The distance between the waves is called the wavelength. It can be measured between any point on a wave and the same point of the next wave. It is often more convenient to measure it between the top of one wave and the next.
Half the height of the wave is called the amplitude. The loudness of a sound depends on the amplitude. Louder notes have more energy and the wave has a bigger amplitude.
Hearing and the ear
Sound waves travel through the air and into the ear. They cause the eardrum to vibrate. The vibrations are passed on to the cochlea in the inner ear, where they are changed to electrical signals called impulses. A nerve takes this message to the brain.

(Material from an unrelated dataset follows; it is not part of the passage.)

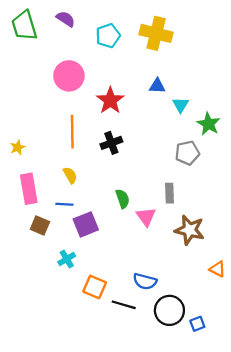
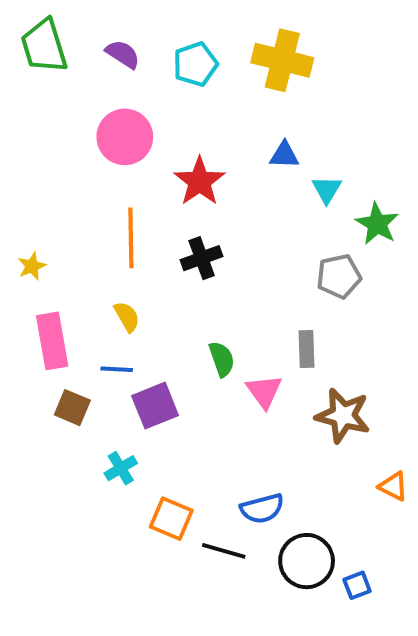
purple semicircle: (66, 19) -> (123, 54), moved
blue semicircle: (145, 281) -> (262, 509), turned -30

When the message reaches the brain we hear the sound.
Sound can damage the ears if it is too loud or goes on for too long. Loud sounds can damage the eardrum or the cochlea. Unpleasant sound is often called noise.
We can measure how loud a sound is by using a sound intensity meter. This is an instrument which measures the loudness of a sound in decibels (dB). The thresholdof hearing is the quietest sound we can hear and we say this is 0 dB.
Soft materials can absorb sound. Soft materials are used in soundproofing and for making ear protectors. Double glazed windows and soft materials like curtains help to reduce sound levels.
Sound and light
Light also travels much faster than sound. It is nearly a million times faster. Light travels at 300 million metres per second (or 300 000 km/s) and sound travels at about 330 metres per second.
Both light waves and sound waves can be reflected. We hear a reflected sound wave as an echo.
All waves transmit energy. Light waves raise the temperature of the object they fall on. Similarly sound waves also transmit energy.